The board of PSA/Peugeot-Citroen has approved an outline deal intended to raise EUR3 billion ($4.1 billion) through stake sales to Dongfeng Motor and the French government, reports have said. Once completed, the agreement would mark a defining moment in the history of PSA, which has been controlled by the Peugeot family since 1896.
According to the reports, the stake sale would lead to Dongfeng, the French government and the Peugeot family each holding 14 percent stakes in PSA. According to Les Echos, PSA's supervisory board has agreed on a two-part recapitalization program: a rights issue to existing shareholders and a subsequent issue of additional shares on the market.
Reuters and Bloomberg, quoting a source privy with the matter, reported that PSA’s board has approved the draft agreement. According to Les Echos, Dongfeng and the French government would bring in EUR750 million to acquire 14 percent stakes at a price of EUR7.50-EUR8 per share.
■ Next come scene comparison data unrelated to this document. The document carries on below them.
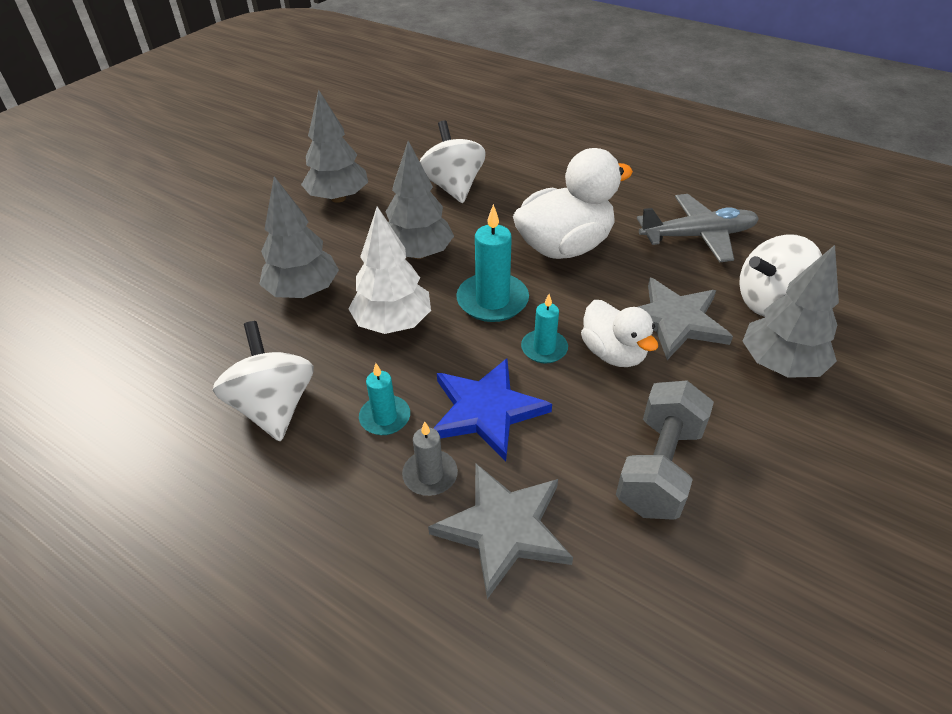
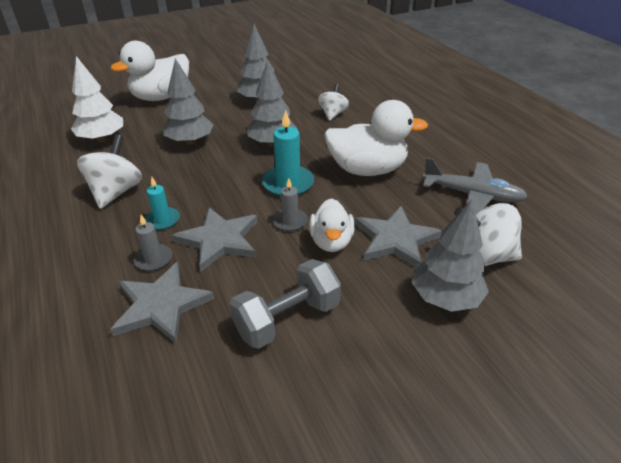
camera: 30 degrees right, 5 degrees down
(186, 239) = (161, 97): none -> white duck
(393, 323) = (219, 174): white tree -> white tree (102, 139)
(453, 187) = (333, 114): white spinning top -> white spinning top, size x0.65
(486, 410) = (219, 240): blue star -> grey star
(544, 348) = (290, 221): turquoise candle -> grey candle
This would dilute the Peugeot family's holdings to 14 percent from the current 25 percent.
In the second stage, PSA would then conduct a EUR1.4 billion rights issue to make up for the remaining amount. The Peugeot family would likewise inject EUR100 million to maintain its stake at 14 percent. PSA chief executive Phillipe Varin is looking to finalize the agreement by Feb. 19, 2014, when the carmaker discloses its 2013 annual results.
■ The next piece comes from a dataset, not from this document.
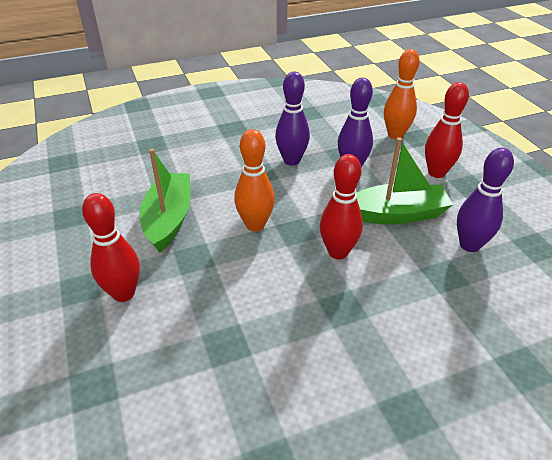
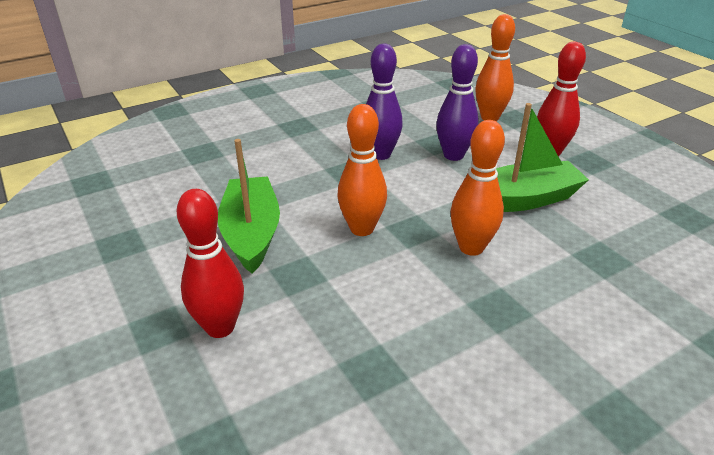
camera: 10 degrees left, 5 degrees down
(338, 252) = (471, 247): red bowling pin -> orange bowling pin
(469, 245) = (616, 223): purple bowling pin -> none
French press reports say the Peugeot family was divided over the extent of its participation in the capital hike as well as on the size of the stake sale to Dongfeng. PSA Chairman Thierry Peugeot has opposed a capital increase involving Dongfeng, arguing that the hiring of Carlos Tavares as the next CEO and the improvement in European car market would help PSA raise EUR3 billion just via a public rights issue.